Relationships, like anything else in life, require work. But not in the negative way we often perceive our jobs or other obligations. Relationships require work in the sense that anything you desire won’t always come easy. But when you care about someone, you want to pour all of yourself into them and the bond you have.
As an emotional and intuitive person, I’m always looking for ways to share my heart and deepen the connections in my life. In the busyness of our day-to-day lives, making time for the people we love can be difficult. There’s so much that’s taken for granted and overlooked!
But if you’re looking to strengthen the relationships in your life and be a better friend, lover, or person in general, here are some easy ways to live a little more selflessly.
1. Go out of your way to tell the person you love that you love them each week.
When was the last time you told a person in your life that you love them, I mean really love them?
Maybe you’ve said it in passing as you ran out the door for work, or quickly before you hung up the phone. Chances are, you haven’t really said it with meaning, or said it intentionally (and randomly) to bring a smile to your person’s face.
The challenge is to take a moment, each week, and be really intentional about those three words.
Perhaps you can tap into your person’s love language and share the sentiment in a way that matters the most to him or her. Maybe you can leave a little note somewhere the person can discover, or slip it into conversation when it’s least expected. Regardless, find a way to go beyond the simple saying and do a little more showing.
2. Seek out a conversation where all your energy is focused on the other person.
How often are your conversations self-focused? Although it pains me to admit it, sometimes I have phone calls with family members or friends where I do most of the talking! Not only can this be really frustrating for the person who’s trying to be there for me, but it lowers the quality of my relationships because they’re largely one-sided.
The people you care about won’t be willing to open up if you’re the one stealing the show all the time. If you’re using all your interactions to brag or complain about events in your life without letting them speak, it’s annoying, too!
Pay close attention to the conversations you’re having and make sure that at least half (if not more) are focused outwardly, rather than on you alone.
3. Be an active listener.
Showing someone you’re there and listening makes all the difference in the world. It’s not enough to simply say, ‘I’m here for you.’ Being a real friend, family member, or support system is about showing up. And showing up means listening without distractions, interruptions, or changing the topic.

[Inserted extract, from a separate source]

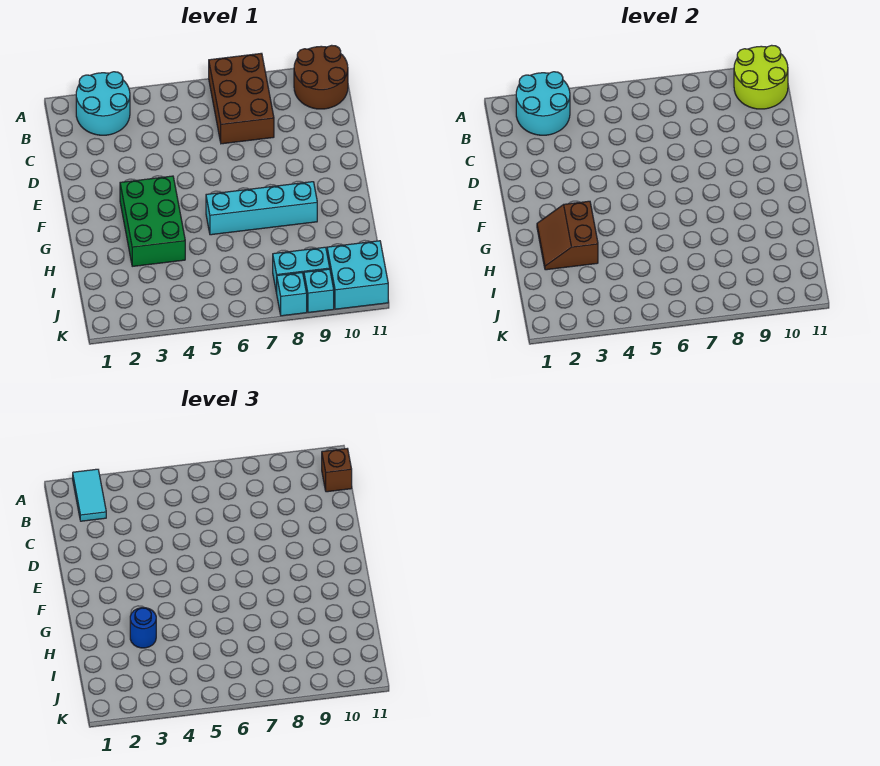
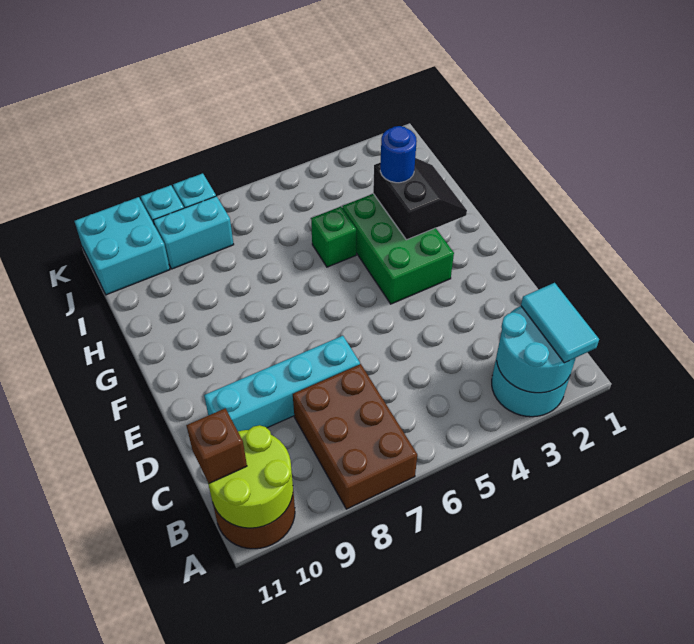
brown 2x2 slope [537,201,598,270] -> black 2x2 slope [373,158,467,240]
cyan 1x4 brick [206,182,317,235] -> cyan 1x4 brick moved to [204,336,360,431]
none -> green 1x1 brick [311,207,356,267]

4. Find a productive outlet for venting your frustration before sharing with the other person.
An easy way to strengthen the relationships in your life is to give yourself time and space before exploding when you’re upset.
People are human and you’re bound to have human reactions to things that bother you. Try, though, to be a little less reactive and a little more reflective.
When you give yourself time to experience and process things, you may discover that you’re not actually as mad as you thought you were. You might also realize that what was a major problem at first, is really just a little blip at the end of the day.
Give yourself time and a productive outlet to vent (aka not to another person). This is a simple way to build your bond while decreasing unnecessary arguments and confrontations.
5. Embrace imperfection while still holding high standards.
Relationships are all about building us and the people we love into better versions of ourselves. With that comes embracing imperfections because not a single one of us is perfect.
Embracing imperfection is all about giving people grace. It’s about understanding that the people we love will inevitably let us down at times, but that doesn’t make them any less loveable or worthy.
As you accept the people in your life for who they are, it’s important to still hold them to high standards. Giving grace doesn’t mean letting yourself get walked on. It also doesn’t mean lowering your standards to allow someone to keep making the same mistakes.
When you keep high standards, you encourage the people you love to rise up to them. And you both grow together.
Above all, know that relationships require work—and this is a beautiful thing.
Relationships aren’t perfect and that’s what makes them beautiful! When you love someone, you’ll invest the time into making things better and stronger.
Whether this is a romantic partner, friend, family member, coworker, or other important figure, hopefully these small tips can help you strengthen the your bonds. And hopefully they will grow you into the best version of yourself for them, too.